Required task 1: Copy the rows unchanged, everything from the line containing "scientific name: Pacarina puella" down through the line containing "scientific name: Eacles imperialis", with both of those lines included.

Text extract:
□ □ □ □ □ □ □

Now there is an animated film “inspired by” The Prophet, and its driving force is co-producer Salma Hayek, who has Lebanese roots on her father’s side. The film is a personal project for Hayek, who also voices a character in the movie, a character that, like most others onscreen, does not actually figure in Gibran’s book. No matter. Hayek has clearly undertaken this project because she wants it to reach children in some way, even in somewhat watered-down and very abbreviated form (the script often just paraphrases Gibran, and only eight of the book’s 26 poems are tackled). And even the least generous viewer might have to admit, it could have been a lot worse. One shudders at the thought of a Disneyfied Al-Mustafa (shortened here to Mustafa) belting show tunes (“Your Children Are Not Your Children,” performed by Adam Levine ft. Lorde).

We sort of get a Disney version anyway, because writer-director Roger Allers, who helmed The Lion King, devises a framing sequence that seems a bit Aladdin-y, complete with young heroine Almitra running all around a street bazaar in a typical boisterous Disney opener to hook the kids. Once the movie settles down, it improves. Almitra, who hasn’t spoken since her father died, accompanies her mother Kamila (Hayek) to a remote spot where the poet Mustafa (Liam Neeson) is under house arrest for seditious poetry. Kamila goes there every day to clean house, but then Mustafa is mysteriously set free, and on his way to the ship that will carry him home he meets various people whom he favors with his insights on life, death, love, work, and so on.

It’s here that The Prophet becomes a sampler of work from animators the world over, from Nina Paley (Sita Sings the Blues) to Bill Plympton (The Tune) to Joann Sfar (The Rabbi’s Cat) to Tomm Moore (The Secret of Kells). A lot of this stuff is elegant, imaginative, first-rate (although my issue with Plympton as a guy who does animation to show off how clever he is — a sort of Alejandro Gonzalez IƱarritu of cartoons — persists here). The visualizations of Gibran’s concepts are sometimes so arresting that I, for one, lost track of what narrator Neeson was saying — not an effect Gibran would have wanted.

□ □ □ □ □ □ □

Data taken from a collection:
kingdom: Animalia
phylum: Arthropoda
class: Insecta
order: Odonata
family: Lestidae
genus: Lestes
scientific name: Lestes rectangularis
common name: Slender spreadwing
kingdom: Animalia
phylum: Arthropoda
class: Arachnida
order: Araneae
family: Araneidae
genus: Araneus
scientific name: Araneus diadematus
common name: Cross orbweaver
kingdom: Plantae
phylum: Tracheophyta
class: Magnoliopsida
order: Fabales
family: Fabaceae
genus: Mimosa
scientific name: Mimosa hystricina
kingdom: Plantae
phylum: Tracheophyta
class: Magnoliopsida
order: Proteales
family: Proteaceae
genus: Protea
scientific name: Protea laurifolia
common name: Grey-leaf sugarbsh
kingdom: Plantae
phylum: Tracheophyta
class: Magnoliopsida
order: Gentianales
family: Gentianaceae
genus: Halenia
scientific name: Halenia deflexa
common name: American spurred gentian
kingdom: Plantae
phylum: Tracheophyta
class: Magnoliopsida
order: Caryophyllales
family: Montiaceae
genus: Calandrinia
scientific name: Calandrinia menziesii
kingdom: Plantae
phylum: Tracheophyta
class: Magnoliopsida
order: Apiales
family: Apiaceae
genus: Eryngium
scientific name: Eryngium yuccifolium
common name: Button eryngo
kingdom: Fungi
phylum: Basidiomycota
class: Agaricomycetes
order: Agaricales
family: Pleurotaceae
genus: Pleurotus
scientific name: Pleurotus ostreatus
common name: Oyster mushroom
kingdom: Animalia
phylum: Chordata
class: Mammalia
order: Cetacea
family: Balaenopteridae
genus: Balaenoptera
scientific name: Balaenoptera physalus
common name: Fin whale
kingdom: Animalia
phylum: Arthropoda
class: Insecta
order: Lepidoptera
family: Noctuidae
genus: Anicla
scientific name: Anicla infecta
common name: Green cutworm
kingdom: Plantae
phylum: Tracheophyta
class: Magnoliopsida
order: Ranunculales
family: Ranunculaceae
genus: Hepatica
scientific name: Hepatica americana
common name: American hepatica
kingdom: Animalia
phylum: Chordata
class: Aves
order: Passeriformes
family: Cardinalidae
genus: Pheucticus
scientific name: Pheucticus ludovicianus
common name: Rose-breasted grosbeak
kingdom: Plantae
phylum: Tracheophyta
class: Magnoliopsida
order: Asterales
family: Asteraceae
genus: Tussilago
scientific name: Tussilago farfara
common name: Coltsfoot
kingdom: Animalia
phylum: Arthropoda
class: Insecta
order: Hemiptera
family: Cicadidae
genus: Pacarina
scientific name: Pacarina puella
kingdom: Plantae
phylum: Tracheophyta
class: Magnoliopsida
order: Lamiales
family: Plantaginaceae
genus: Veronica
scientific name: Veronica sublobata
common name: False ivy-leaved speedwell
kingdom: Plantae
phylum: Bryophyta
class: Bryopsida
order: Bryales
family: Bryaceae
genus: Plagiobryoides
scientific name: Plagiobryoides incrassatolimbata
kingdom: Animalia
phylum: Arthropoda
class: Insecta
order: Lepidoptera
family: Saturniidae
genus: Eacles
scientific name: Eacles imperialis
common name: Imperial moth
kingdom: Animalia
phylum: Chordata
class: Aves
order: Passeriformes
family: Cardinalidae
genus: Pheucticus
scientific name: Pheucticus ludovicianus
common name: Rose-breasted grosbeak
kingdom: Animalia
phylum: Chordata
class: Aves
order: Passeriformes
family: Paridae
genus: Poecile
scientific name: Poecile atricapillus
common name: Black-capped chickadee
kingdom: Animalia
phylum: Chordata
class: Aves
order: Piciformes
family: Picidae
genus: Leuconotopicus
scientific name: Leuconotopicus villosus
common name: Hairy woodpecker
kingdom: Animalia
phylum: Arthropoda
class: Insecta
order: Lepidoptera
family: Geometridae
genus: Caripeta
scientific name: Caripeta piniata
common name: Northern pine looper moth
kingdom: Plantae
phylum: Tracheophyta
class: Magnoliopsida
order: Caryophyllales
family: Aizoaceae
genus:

□ □ □ □ □ □ □

Required task 2: In the film review above, why does the reviewer say the film delivers a Disney version anyway?

Final result 1:
scientific name: Pacarina puella
kingdom: Plantae
phylum: Tracheophyta
class: Magnoliopsida
order: Lamiales
family: Plantaginaceae
genus: Veronica
scientific name: Veronica sublobata
common name: False ivy-leaved speedwell
kingdom: Plantae
phylum: Bryophyta
class: Bryopsida
order: Bryales
family: Bryaceae
genus: Plagiobryoides
scientific name: Plagiobryoides incrassatolimbata
kingdom: Animalia
phylum: Arthropoda
class: Insecta
order: Lepidoptera
family: Saturniidae
genus: Eacles
scientific name: Eacles imperialis

Final result 2: Writer-director Roger Allers, who helmed The Lion King, devises a framing sequence that seems a bit Aladdin-like. In it, young heroine Almitra runs all around a street bazaar in a typical boisterous Disney opener meant to hook the kids.